Signora Antonietta Pisanelli opened the theater in 1907 or 1909 as the Washington Square Theater, a vaudeville or Italian theater. It was built on the site of the first Holy Trinity Orthodox Cathedral, which was completed in 1888 but destroyed in the San Francisco earthquake and fire of 1906. The theater could seat 1,000 patrons for dramas and opera. In 1909, the theater hosted a benefit concert for Emilio Rivola. When "Sunny Jim" Rolph ran for mayor of San Francisco, several rallies were held for Rolph at the Washington Square Theater in 1911.

It was converted into a movie theater in 1928, and changed its name several times over its history, being called the Milano Theater (at the end of the 1920s) and the Palace Theater (in 1938 or 1939) before finally becoming the Pagoda Palace in 1967. As the Pagoda Palace, it specialized in Chinese-language films and hosted The Cockettes, a midnight drag revue, from 1969 to 1971. In 1986, the theater began showing films on a repertory basis as The Palace (dropping "Pagoda") after the Renaissance Rialto chain assumed operations. However, the building was vacant after 1994, following the failure of various conversion plans, including a Rite Aid drugstore, after government and neighborhood opposition. Rite Aid initially called for a 24-hour pharmacy at the site, and after withdrawing the proposal, civic leaders floated the idea of a combined cinema/cafe/bookstore complex.

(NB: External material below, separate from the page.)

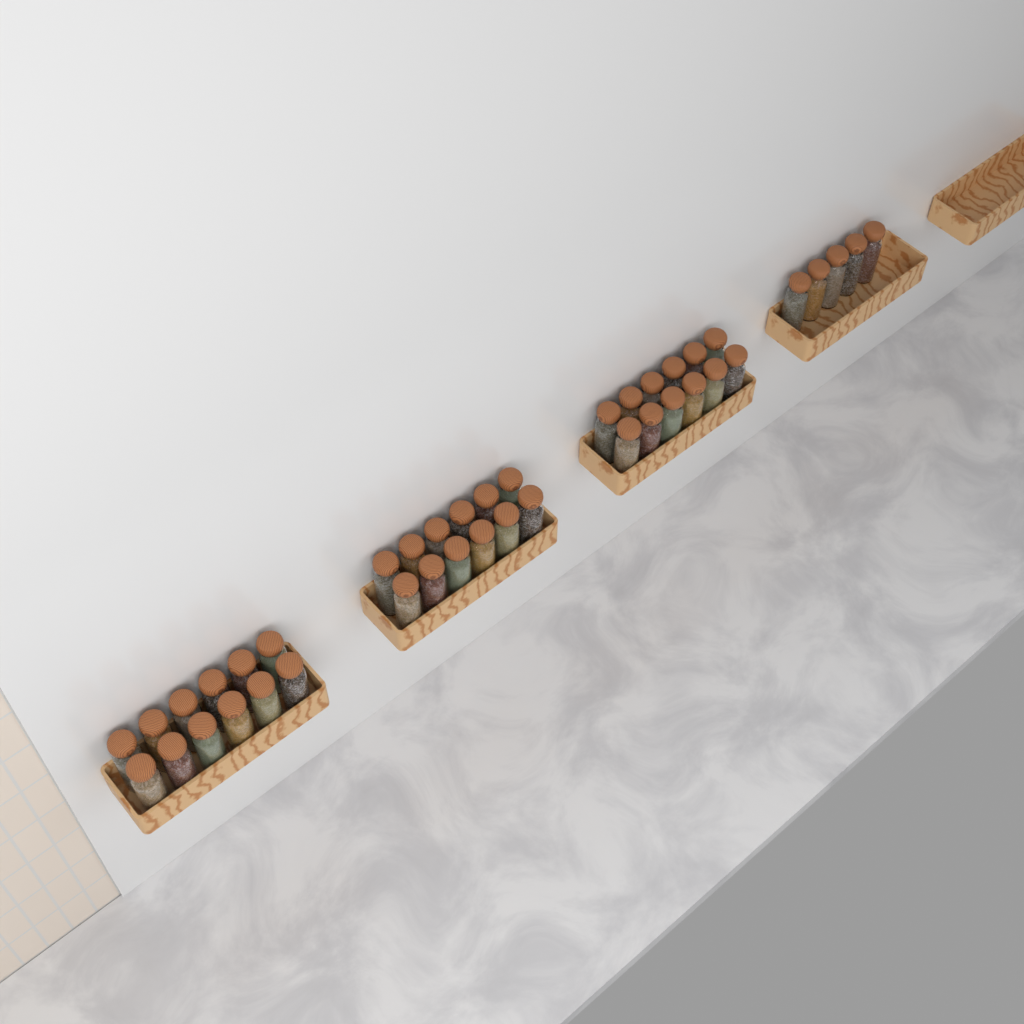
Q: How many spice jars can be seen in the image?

In 1999, plans were announced to rebrand the building as Muriel's Theater, specializing in live theater. The front facade was removed in preparation for the rebranding, but the project fell through following the collapse of the dot-com bubble in 2000, and the temporary plywood became the public face of the Pagoda Palace. Joel Campos purchased the building in 2004 and proposed several different projects, none of which came to fruition due to neighborhood opposition, despite receiving approval in 2009 to convert the building into condominiums. By that time, the theater had been stripped of its interior and exterior furnishings and decorations, and retained very little historical integrity. The vacant building served as a campaign sign for Lynn Jefferson in 2008, a candidate to replace the termed-out Board of Supervisors member Aaron Peskin. Jefferson had adopted the slogan "Enough with the plywood" and posted it on the theater in reference to Peskin's policies and the notorious opposition to Pagoda redevelopment by the neighborhood group Telegraph Hill Dwellers, led at that time by Peskin's wife, Nancy Shanahan.